People never forgot. I have done several sabbaticals in Chile for research in the 1990s and early 2000s and found, despite the exhaustion of recognizing the spectre of the Pinochet junta that haunts this nation, there is a way forward. (Although the junta did not murder on the scale of Nazi Germany, I am sure that the recovery from the repression was similar.)
The atrocities borne out of this day fifty years are well documented and available for the world to view. The voices that were once oppressed are not forgotten. Isabel Allende has been an international spokesperson for healing: Even in her 2022 novel Violeta, she humanizes the atrocities. She reminds us that people lost their lives in a despicable way. She reminds us of the break in the fabric of society must never be forgotten. They must never be. In 2022, followers of Gabriel Boric did not forget the work done by Salvador Allende. His cabinet, full of students I had interacted with 20 years earlier at several Chilean universities took inspiration from Allende and his followers who ultimately sought to make this beautiful, complex country a better place.
What to Read Next?
How about a reading list? Having taught this era of Chilean history many times (both here in the USA and internationally), I have many recommendations.
My favorites in English:
For American scholars, Dr. Paul Sigmund was the best. His work was as good as it gets for research and analysis. And he was a wonderful human being as well and is greatly missed. His The Overthrow of Allende and the Politics of Chile, 1964-76 (University of Pittsburgh Press, 1980) is at the top of my list.
I have always been a fan of sociologist James Petras (at least before he embraced anti-Zionism): he was there many times in the 1960s and 1970s and reported on his findings appeared regularly in Monthly Review and other journals. Two favorites: 1971, Politics And Social Forces In Chilean Development and 1975’s The United States and Chile: imperialism and the overthrow of the Allende government (with Morris Morley) are recommended. Both were published by Monthly Review Press.
Jonathan Haslam’s The Nixon Administration and the Death of Allende’s Chile (Verso, 2005) is one of the first political books drawing then-newly available resources.The easiest way to start was with the first book in English I read: Robert J. Alexander’s The Tragedy of Chile (Westport, 1978). It is long out of print but some resources libraries still have it.
Watch
If it is available to you, watch the legendary Costa-Gavras film Missing with Jack Lemmon and Sissy Spacek from 1982. If this moves you, recognize this is a light, sanitized version of the story. Jack Lemmon walking through the National Stadium is utterly mind-blowing — how can something like that happen in 1973!
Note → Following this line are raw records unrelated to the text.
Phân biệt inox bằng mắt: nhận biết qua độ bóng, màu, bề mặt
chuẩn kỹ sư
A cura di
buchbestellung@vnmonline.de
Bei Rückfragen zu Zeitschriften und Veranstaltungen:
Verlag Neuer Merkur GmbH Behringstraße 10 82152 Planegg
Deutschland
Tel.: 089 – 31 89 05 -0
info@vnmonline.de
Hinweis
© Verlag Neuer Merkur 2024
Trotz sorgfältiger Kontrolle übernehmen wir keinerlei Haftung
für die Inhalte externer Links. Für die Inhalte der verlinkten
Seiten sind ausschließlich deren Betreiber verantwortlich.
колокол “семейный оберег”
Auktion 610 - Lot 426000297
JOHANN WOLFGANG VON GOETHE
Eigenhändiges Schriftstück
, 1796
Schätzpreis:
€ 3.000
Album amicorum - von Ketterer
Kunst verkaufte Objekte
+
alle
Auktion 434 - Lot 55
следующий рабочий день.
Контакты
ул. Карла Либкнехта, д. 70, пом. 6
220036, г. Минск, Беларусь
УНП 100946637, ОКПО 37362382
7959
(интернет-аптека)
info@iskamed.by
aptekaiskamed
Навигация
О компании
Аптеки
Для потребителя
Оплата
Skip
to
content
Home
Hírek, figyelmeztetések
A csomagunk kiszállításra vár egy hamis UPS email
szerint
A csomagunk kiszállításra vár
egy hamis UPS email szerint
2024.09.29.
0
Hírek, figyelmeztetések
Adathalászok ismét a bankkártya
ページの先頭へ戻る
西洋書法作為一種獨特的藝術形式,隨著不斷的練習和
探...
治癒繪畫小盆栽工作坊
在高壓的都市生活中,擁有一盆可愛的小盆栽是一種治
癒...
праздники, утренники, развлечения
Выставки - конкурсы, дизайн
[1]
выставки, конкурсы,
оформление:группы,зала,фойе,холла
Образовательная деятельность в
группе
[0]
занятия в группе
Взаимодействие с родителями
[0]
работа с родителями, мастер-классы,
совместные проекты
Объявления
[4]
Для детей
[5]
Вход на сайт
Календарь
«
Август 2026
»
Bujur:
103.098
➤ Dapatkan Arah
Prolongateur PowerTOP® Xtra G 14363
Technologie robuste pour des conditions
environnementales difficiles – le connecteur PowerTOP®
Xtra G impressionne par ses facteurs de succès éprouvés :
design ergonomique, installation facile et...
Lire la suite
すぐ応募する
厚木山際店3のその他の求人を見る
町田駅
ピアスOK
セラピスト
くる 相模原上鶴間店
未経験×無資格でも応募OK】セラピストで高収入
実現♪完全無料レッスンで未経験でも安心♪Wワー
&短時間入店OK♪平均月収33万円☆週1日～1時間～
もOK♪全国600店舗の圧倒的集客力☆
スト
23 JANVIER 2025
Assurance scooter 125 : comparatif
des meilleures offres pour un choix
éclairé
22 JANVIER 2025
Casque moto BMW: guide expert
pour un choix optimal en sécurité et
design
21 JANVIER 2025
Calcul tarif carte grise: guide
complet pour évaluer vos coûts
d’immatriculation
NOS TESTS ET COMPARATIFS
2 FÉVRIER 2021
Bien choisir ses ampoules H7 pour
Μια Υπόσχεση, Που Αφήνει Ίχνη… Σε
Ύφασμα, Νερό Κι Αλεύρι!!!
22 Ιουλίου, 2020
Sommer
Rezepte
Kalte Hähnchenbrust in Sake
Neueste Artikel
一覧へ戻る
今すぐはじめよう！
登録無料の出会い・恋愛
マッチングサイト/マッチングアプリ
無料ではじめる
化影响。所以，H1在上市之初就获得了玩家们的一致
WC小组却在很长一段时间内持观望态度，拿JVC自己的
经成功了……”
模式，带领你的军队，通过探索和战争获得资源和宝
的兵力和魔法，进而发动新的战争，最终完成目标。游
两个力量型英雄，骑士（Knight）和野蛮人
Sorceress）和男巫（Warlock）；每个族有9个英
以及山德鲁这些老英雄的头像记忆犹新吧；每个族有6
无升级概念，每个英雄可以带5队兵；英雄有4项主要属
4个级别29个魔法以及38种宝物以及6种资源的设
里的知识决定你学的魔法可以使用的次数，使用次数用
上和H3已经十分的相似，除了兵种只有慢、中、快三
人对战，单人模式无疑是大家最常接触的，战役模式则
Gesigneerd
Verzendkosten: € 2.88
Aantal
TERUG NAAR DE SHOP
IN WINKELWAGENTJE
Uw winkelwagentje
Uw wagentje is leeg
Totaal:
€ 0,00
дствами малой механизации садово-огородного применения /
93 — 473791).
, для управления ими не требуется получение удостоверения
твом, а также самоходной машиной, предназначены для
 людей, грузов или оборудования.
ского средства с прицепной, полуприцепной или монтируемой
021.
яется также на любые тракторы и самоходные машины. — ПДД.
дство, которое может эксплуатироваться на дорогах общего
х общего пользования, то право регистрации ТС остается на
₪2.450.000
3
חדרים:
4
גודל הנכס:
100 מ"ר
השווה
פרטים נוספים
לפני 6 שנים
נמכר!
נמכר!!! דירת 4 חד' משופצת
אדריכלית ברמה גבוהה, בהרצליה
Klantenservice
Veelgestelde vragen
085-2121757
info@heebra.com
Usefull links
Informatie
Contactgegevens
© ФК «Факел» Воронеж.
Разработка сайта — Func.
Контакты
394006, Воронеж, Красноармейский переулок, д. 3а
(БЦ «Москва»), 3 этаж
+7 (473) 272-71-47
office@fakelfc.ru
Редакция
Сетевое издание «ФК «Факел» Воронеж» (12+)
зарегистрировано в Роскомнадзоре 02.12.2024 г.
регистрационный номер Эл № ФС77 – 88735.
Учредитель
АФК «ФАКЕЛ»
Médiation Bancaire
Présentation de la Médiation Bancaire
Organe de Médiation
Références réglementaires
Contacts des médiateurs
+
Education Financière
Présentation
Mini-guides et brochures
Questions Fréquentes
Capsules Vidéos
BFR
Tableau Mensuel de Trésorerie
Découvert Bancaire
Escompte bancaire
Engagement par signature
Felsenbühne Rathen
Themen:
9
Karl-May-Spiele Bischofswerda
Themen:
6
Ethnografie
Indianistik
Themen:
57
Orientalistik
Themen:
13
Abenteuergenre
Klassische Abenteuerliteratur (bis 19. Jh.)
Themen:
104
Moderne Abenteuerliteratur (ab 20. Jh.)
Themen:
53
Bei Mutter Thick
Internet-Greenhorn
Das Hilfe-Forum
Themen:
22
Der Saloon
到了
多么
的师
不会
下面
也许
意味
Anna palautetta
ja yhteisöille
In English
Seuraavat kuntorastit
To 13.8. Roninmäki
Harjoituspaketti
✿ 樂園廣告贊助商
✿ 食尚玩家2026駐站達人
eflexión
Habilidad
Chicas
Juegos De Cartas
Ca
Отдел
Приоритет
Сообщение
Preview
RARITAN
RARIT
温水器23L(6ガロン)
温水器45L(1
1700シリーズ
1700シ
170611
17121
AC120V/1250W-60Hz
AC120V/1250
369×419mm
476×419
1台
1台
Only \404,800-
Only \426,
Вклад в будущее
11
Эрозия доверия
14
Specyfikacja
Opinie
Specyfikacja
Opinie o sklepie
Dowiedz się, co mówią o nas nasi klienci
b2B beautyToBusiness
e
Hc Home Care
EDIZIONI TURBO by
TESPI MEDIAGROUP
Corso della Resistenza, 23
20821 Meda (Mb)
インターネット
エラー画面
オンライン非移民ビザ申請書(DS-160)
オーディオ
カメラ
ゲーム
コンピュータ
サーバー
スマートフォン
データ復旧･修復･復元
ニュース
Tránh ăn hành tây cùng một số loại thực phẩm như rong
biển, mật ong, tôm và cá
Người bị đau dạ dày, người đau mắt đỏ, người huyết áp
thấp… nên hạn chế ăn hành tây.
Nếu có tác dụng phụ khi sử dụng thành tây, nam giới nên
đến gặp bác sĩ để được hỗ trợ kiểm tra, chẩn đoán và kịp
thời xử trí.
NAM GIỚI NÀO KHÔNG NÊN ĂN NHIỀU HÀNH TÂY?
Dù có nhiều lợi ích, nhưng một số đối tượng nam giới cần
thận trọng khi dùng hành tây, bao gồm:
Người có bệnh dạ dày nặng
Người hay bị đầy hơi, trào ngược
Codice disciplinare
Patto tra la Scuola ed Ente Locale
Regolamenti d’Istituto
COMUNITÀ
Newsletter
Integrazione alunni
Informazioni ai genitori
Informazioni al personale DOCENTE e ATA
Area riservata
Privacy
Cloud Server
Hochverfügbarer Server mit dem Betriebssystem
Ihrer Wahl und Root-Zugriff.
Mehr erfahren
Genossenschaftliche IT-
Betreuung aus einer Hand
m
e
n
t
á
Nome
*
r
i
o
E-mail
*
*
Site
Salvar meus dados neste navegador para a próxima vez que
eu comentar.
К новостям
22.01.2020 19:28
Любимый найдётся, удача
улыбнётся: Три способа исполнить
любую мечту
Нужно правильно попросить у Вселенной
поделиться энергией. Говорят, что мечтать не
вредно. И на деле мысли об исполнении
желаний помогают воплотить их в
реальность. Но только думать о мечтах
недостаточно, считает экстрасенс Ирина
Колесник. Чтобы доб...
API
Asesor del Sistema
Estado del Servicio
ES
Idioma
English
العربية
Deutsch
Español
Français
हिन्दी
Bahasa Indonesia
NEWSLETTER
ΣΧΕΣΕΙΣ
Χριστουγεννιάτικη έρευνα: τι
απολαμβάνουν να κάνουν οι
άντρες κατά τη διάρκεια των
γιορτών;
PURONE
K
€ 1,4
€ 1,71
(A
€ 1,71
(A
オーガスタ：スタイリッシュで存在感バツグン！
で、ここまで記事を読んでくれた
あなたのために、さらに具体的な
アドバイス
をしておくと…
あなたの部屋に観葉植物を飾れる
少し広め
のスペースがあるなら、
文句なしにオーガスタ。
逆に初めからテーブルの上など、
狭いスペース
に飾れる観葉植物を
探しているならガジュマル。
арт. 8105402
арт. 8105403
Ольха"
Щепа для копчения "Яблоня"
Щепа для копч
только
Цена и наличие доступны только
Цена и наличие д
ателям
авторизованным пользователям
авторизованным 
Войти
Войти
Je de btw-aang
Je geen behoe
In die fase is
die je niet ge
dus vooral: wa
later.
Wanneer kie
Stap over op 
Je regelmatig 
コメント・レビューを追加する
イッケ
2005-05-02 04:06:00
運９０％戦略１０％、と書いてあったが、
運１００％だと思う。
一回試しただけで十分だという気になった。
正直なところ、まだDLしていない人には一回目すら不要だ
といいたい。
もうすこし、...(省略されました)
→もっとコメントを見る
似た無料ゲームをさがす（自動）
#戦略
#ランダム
Speaking of great authors and September 11th:
The legendary Richard N. Adams, anthropologist, scholar, and university professor, died on this date in 2018. He wrote the first comprehensive book (in English) on Guatemala: Crucifixion by Power: Essays on Guatemalan National Social Structure, 1944–1966 (UT Press, 1968). Long out of print as well but, despite limited archival material available at the time, one of the best.